* Ausgewählter Text
Rechtsprechungsänderung

Der BFH änderte diese Rspr. und ließ im entschiedenen Fall die nachträgliche steuerliche Geltendmachung der Schuldzinsen zu. Zur Begründung verweist er auf zwei Erwägungen:

–  Mit der Erweiterung der zweijährigen Spekulationsfrist auf zehn Jahre seit dem StEntlG 1999/2000/2002 hat der Gesetzgeber eine Grundentscheidung dahingehend getroffen, dass zur Erzielung von Einkünften dienende Wohngrundstücke für den genannten Zeitraum, und damit über einen steuerpolitisch gerechtfertigten „Spekulationszeitraum“ hinaus, nicht mehr dem privaten, sondern dem steuerrechtlich erheblichen Vermögensbereich zuzuordnen sind. Vor dem Hintergrund dieser gesetzgeberischen Grundentscheidung ist das bisherige Argument, der Fortbestand eines (Rest-)Darlehens habe seine Ursache in dem im privaten Vermögensbereich erlittenen nicht steuerbaren Veräußerungsverlust, nicht länger haltbar.

–  Die Notwendigkeit einer Rechtsprechungsänderung folgt auch aus § 23 Abs. 3 Satz 4 EStG. Danach wird der Veräußerungsgewinn durch Absetzungen für Abnutzung, erhöhte Absetzungen und Sonderabschreibungen gemindert, soweit sie bei der Ermittlung z. B. der Vermietungseinkünfte abgezogen worden sind. Damit wird das private Veräußerungsgeschäft mit der bisherigen steuerbaren und steuerpflichtigen Nutzung des Grundstücks verknüpft und die Ermittlung des Gewinns aus einem privaten Veräußerungsgeschäft wird strukturell der Ermittlung eines Gewinns aus der Veräußerung eines Wirtschaftsguts des Betriebsvermögens gleichgestellt. Die Rechtsprechungsänderung dient also auch dazu, die notwendige steuerrechtliche Gleichbehandlung von nachträglichen Schuldzinsen bei den Gewinn- und bei den Überschusseinkünften wieder herzustellen.

* Angezeigte Daten
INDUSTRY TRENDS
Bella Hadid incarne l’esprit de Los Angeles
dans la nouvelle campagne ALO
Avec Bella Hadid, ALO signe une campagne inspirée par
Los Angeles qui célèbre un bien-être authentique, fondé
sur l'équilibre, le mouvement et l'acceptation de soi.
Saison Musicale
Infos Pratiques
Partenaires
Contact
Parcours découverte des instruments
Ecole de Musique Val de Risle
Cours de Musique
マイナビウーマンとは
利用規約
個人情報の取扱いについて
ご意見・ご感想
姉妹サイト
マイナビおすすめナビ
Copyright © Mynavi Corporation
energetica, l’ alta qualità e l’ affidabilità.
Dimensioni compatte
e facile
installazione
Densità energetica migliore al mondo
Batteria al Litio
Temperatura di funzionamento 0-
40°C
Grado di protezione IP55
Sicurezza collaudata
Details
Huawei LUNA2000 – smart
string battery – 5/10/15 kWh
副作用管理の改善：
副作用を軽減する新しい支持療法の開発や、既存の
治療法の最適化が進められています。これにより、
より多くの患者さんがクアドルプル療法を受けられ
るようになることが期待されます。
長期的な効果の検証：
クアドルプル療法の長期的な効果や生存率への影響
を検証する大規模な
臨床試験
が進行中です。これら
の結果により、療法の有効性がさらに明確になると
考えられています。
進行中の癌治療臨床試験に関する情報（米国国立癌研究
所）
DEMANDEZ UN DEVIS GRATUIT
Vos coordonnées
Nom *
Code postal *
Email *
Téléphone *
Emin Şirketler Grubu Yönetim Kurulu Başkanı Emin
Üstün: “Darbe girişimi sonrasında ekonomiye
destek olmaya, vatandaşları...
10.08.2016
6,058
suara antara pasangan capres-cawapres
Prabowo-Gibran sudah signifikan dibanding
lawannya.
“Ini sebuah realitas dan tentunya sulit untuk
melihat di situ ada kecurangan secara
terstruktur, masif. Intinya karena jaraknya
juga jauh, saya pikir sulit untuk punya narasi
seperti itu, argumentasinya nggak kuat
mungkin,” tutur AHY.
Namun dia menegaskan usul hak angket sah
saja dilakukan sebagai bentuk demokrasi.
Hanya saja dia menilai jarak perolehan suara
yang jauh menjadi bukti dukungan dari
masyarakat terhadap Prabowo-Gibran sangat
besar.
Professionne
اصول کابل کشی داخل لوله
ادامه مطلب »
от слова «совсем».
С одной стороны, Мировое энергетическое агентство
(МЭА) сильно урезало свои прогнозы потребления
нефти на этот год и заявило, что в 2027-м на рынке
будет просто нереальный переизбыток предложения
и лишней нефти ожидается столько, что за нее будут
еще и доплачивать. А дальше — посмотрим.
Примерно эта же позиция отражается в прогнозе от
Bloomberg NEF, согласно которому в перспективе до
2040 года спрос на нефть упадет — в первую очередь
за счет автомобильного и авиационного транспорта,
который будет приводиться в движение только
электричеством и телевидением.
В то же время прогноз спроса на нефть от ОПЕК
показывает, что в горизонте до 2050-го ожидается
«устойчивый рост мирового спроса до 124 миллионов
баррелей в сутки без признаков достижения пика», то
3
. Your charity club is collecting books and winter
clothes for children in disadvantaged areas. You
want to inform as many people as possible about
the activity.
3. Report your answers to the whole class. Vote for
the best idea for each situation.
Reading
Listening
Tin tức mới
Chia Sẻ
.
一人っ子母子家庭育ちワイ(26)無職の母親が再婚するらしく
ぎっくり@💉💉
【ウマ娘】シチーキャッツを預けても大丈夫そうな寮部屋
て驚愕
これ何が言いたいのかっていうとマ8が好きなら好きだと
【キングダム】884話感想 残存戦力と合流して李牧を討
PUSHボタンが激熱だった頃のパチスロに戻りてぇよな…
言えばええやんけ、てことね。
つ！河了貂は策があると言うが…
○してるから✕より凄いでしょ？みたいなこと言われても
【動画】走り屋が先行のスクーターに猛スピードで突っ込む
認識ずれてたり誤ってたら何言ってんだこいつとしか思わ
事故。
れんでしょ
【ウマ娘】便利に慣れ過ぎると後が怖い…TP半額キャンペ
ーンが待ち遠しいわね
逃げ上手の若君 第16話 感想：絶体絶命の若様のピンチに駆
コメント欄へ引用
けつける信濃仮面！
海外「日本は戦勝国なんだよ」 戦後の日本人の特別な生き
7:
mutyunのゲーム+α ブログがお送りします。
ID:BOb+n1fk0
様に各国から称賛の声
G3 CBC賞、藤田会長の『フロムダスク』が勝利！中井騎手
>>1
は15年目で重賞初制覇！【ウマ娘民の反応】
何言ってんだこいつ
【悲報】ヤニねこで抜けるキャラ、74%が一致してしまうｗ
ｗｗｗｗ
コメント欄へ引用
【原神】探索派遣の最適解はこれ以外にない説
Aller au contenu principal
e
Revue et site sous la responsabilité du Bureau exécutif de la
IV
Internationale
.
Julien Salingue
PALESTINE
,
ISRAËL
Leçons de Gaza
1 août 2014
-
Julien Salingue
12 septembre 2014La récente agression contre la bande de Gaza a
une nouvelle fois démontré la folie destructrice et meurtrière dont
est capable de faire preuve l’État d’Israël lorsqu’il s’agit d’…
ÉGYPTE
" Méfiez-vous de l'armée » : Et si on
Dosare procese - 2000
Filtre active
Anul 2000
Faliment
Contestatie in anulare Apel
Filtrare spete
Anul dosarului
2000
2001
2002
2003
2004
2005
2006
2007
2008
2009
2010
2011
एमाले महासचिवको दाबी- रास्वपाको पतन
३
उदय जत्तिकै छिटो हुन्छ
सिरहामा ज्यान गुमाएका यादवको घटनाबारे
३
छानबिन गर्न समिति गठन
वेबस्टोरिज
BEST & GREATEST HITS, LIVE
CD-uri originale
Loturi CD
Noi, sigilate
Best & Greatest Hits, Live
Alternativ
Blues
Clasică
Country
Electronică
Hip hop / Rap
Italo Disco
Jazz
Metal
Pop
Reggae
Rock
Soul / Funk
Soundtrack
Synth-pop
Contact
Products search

* Deine Aufgabe
Wiederhole den ausgewählten Text über die Rechtsprechungsänderung vollständig und Wort für Wort. Die Zeilen werden hierfür nicht benötigt.

* Antwort
Rechtsprechungsänderung

Der BFH änderte diese Rspr. und ließ im entschiedenen Fall die nachträgliche steuerliche Geltendmachung der Schuldzinsen zu. Zur Begründung verweist er auf zwei Erwägungen:

–  Mit der Erweiterung der zweijährigen Spekulationsfrist auf zehn Jahre seit dem StEntlG 1999/2000/2002 hat der Gesetzgeber eine Grundentscheidung dahingehend getroffen, dass zur Erzielung von Einkünften dienende Wohngrundstücke für den genannten Zeitraum, und damit über einen steuerpolitisch gerechtfertigten „Spekulationszeitraum“ hinaus, nicht mehr dem privaten, sondern dem steuerrechtlich erheblichen Vermögensbereich zuzuordnen sind. Vor dem Hintergrund dieser gesetzgeberischen Grundentscheidung ist das bisherige Argument, der Fortbestand eines (Rest-)Darlehens habe seine Ursache in dem im privaten Vermögensbereich erlittenen nicht steuerbaren Veräußerungsverlust, nicht länger haltbar.

–  Die Notwendigkeit einer Rechtsprechungsänderung folgt auch aus § 23 Abs. 3 Satz 4 EStG. Danach wird der Veräußerungsgewinn durch Absetzungen für Abnutzung, erhöhte Absetzungen und Sonderabschreibungen gemindert, soweit sie bei der Ermittlung z. B. der Vermietungseinkünfte abgezogen worden sind. Damit wird das private Veräußerungsgeschäft mit der bisherigen steuerbaren und steuerpflichtigen Nutzung des Grundstücks verknüpft und die Ermittlung des Gewinns aus einem privaten Veräußerungsgeschäft wird strukturell der Ermittlung eines Gewinns aus der Veräußerung eines Wirtschaftsguts des Betriebsvermögens gleichgestellt. Die Rechtsprechungsänderung dient also auch dazu, die notwendige steuerrechtliche Gleichbehandlung von nachträglichen Schuldzinsen bei den Gewinn- und bei den Überschusseinkünften wieder herzustellen.